Universal basic income (UBI) is periodic cash payment unconditionally delivered to all on an individual basis, without any work requirement.
In simple words, UBI is a form of social security in which all residents of a country receive an unconditional sum of money from the government or any other public institution in addition to any income obtained from elsewhere. Ideally, this payment is regardless of any differences in social or economic positions.
An unconditional income transfer to those below the poverty line is sometimes referred to as a partial basic income.
From the government side, this would mean massive shift in the way revenue received through taxation is spent. Currently, this money earned through taxation is used to fund the various services that the government provides, as well as the welfare subsidies it pays for. A shift to universal basic income would mean moving away from service delivery and instead simply providing people with the money to access those services.
The idea of a cash payment made to citizens irrespective of their wealth is centuries old and has its fans in India. A small UBI scheme was launched as a pilot in the state of Madhya Pradesh in 2010.
The Madhya Pradesh, UBI Pilot Project, 2010
The project involved 20 villages. According to the first communication of the pilot projects, positive results were found. Villages spent more on food and healthcare, children’s school performance improved in 68% of families. Time spent in school, personal savings etc. also increased. The study also found an increase in economic activity as well as an increase in savings, an improvement in housing and sanitation, improved nutrition, less food poverty, improved health and schooling, greater inclusion of the disabled in society and a lack of frivolous spending.
Also, a scheme that comes any close to a UBI already functioning in India would be the National Rural Employment Guarantee Scheme. It benefits close to 185 million people with a budget of Rs 38,500 crore by guaranteeing them employment for a specific number of days.
The pros of UBI for India are clear.
– It is easier to implement in terms of getting money to the intended recipients, as it will minimize the involvement of middlemen in the process.
– It will give people the power to spend on what they think is important for them.
– The income will be regular in fashion and thus help alleviate poverty.
In countries like India, where more than 30% of the population lives below the poverty line and where basic services of health and education remain inefficient it is difficult to ascertain how a UBI scheme would work on a nation-wide basis.

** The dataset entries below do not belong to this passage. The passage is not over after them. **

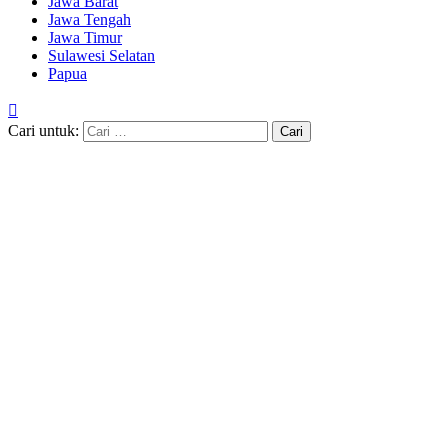
Jawa Barat
Jawa Tengah
Jawa Timur
Sulawesi Selatan
Papua
Cari untuk: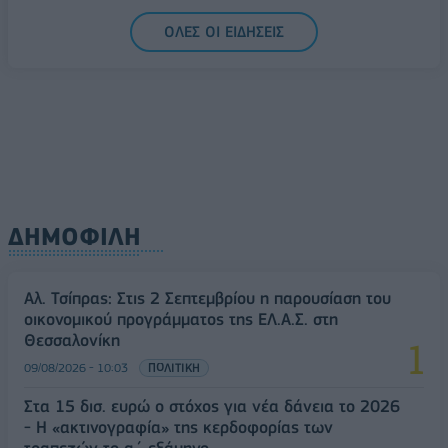
Υπ. Μεταφορών: Οριστική λύση στο ζήτημα των
ΟΛΕΣ ΟΙ ΕΙΔΗΣΕΙΣ
πινακίδων κυκλοφορίας - Τέλος στις χρονοβόρες
διαδικασίες
09/08/2026 - 11:18
ΕΛΛΑΔΑ
ΔΗΜΟΦΙΛΗ
Αλ. Τσίπρας: Στις 2 Σεπτεμβρίου η παρουσίαση του
οικονομικού προγράμματος της ΕΛ.Α.Σ. στη
Θεσσαλονίκη
09/08/2026 - 10:03
ΠΟΛΙΤΙΚΗ
Στα 15 δισ. ευρώ ο στόχος για νέα δάνεια το 2026
- Η «ακτινογραφία» της κερδοφορίας των
τραπεζών το α΄ εξάμηνο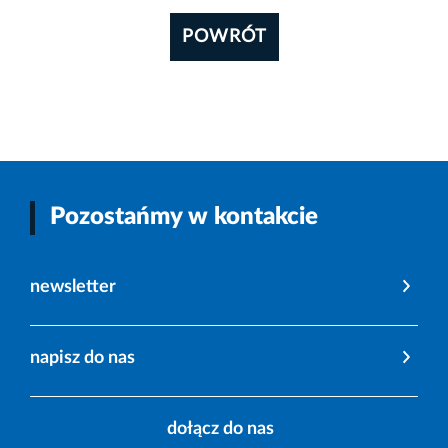
POWRÓT
Pozostańmy w kontakcie
newsletter
napisz do nas
dołącz do nas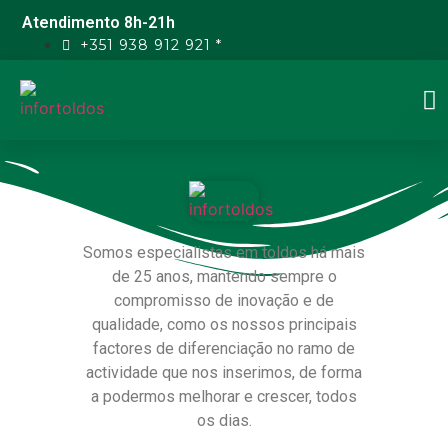
Atendimento 8h-21h
+351 938 912 921 *
Somos especialistas em toldos há mais
de 25 anos, mantendo sempre o
compromisso de inovação e de
qualidade, como os nossos principais
factores de diferenciação no ramo de
actividade que nos inserimos, de forma
a podermos melhorar e crescer, todos
os dias.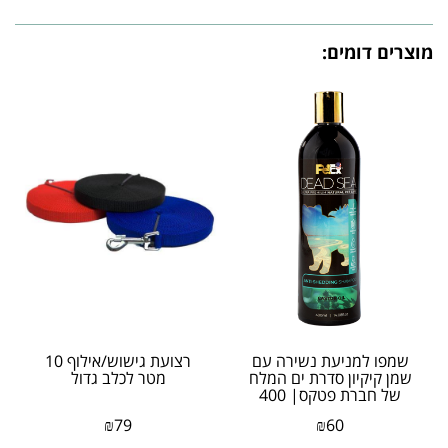
מוצרים דומים:
שמפו למניעת נשירה עם
רצועת גישוש/אילוף 10
שמן קיקיון סדרת ים המלח
מטר לכלב גדול
של חברת פטקס| 400
מיליליטר
₪
79
₪
60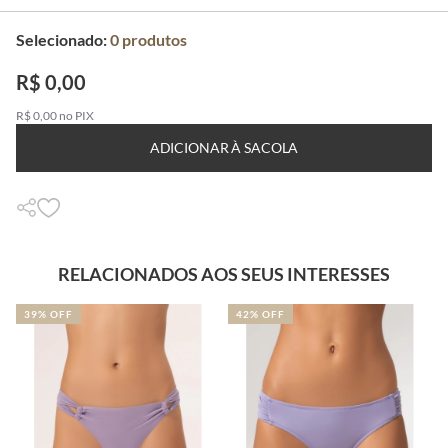
Selecionado:
0
produtos
R$ 0,00
R$ 0,00 no PIX
ADICIONAR À SACOLA
RELACIONADOS AOS SEUS INTERESSES
39% OFF
42% OFF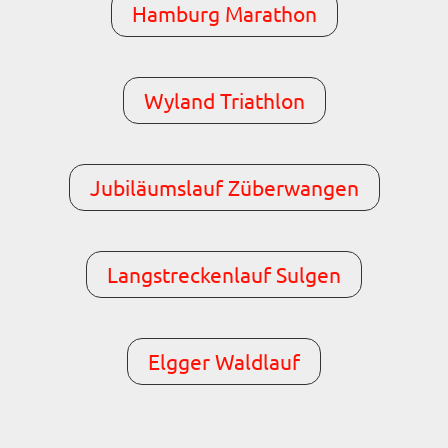
Hamburg Marathon
Wyland Triathlon
Jubiläumslauf Züberwangen
Langstreckenlauf Sulgen
Elgger Waldlauf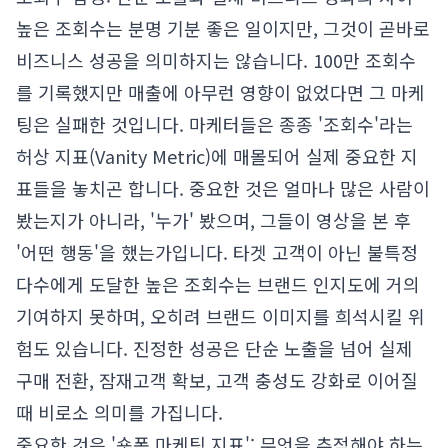
높은 조회수는 분명 기분 좋은 일이지만, 그것이 곧바로
비즈니스 성공을 의미하지는 않습니다. 100만 조회수
를 기록했지만 매출에 아무런 영향이 없었다면 그 마케
팅은 실패한 것입니다. 마케터들은 종종 '조회수'라는
허상 지표(Vanity Metric)에 매몰되어 실제 중요한 지
표들을 놓치곤 합니다. 중요한 것은 얼마나 많은 사람이
봤는지가 아니라, '누가' 봤으며, 그들이 영상을 본 후
'어떤 행동'을 했는가입니다. 타겟 고객이 아닌 불특정
다수에게 도달한 높은 조회수는 브랜드 인지도에 거의
기여하지 못하며, 오히려 브랜드 이미지를 희석시킬 위
험도 있습니다. 진정한 성공은 단순 노출을 넘어 실제
구매 전환, 잠재고객 확보, 고객 충성도 강화로 이어질
때 비로소 의미를 가집니다.
중요한 것은 '숏폼 마케팅 지표': 무엇을 추적해야 하는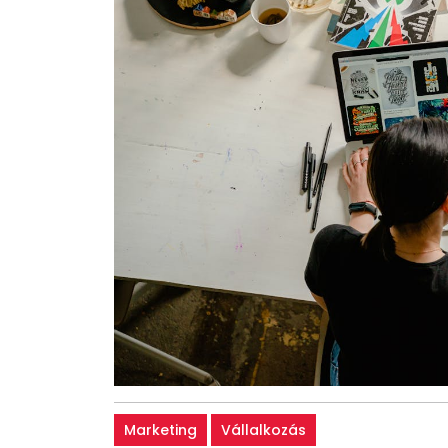
Marketing
Vállalkozás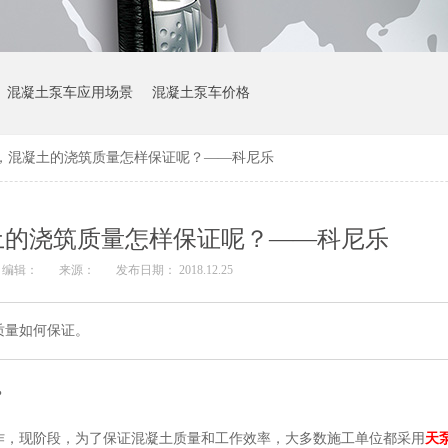
混凝土泵车应用场景
混凝土泵车价格
，混凝土的浇筑质量怎样保证呢？——科尼乐
土的浇筑质量怎样保证呢？——科尼乐
编辑：
来源：
发布日期： 2018.12.25
质量如何保证。
？
作，现阶段，为了保证混凝土质量和工作效率，大多数施工单位都采用
天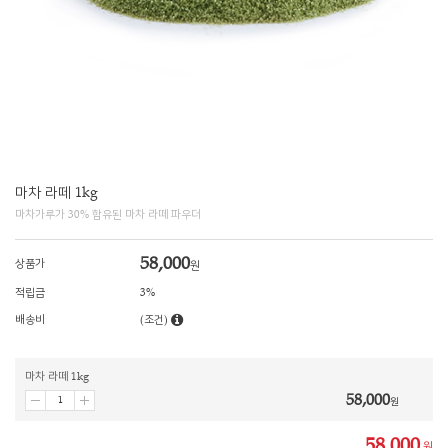
마차 라떼 1kg
마차가루가 30% 함유된 마차 라떼 파우더
58,000
상품가
원
적립금
3%
배송비
(조건)
마차 라떼 1kg
58,000
원
58,000
원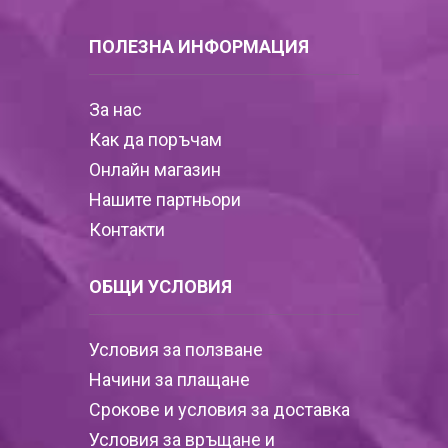
ПОЛЕЗНА ИНФОРМАЦИЯ
За нас
Как да поръчам
Онлайн магазин
Нашите партньори
Контакти
ОБЩИ УСЛОВИЯ
Условия за ползване
Начини за плащане
Срокове и условия за доставка
Условия за връщане и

But attempting to implement this scheme brings up a crucial question: Where would the money come from? The government would have only two ways to sustain the scheme: Either cut down on other subsidies to reduce expenditure and divert money to basic income, or increase taxes. Let us examine, what would happen in each of these scenarios.
It is a known fact that India has an abysmal position when it comes to Human Development Index. Thus, a large budget for basic income would mean money taken away from crucial policies such as those on health, education etc.
Various economists have pointed out that servicing the basic income scheme through higher taxes would lead to inflation. Thus, the value of the money paid as basic income would erode ( due to inflation, people would be able to buy less with the given money).
Thus, in countries like India, a basic income scheme in addition to the subsidies is recommended. The following picture best summarizes the pros and cons of UBI in general.
There’s time before 1.3 billion Indians receive such a transfer, but UBI is definitely a powerful idea. And though the time may not be ripe for implementation of basic income in the country, the time is definitely ripe for a serious discussion about it.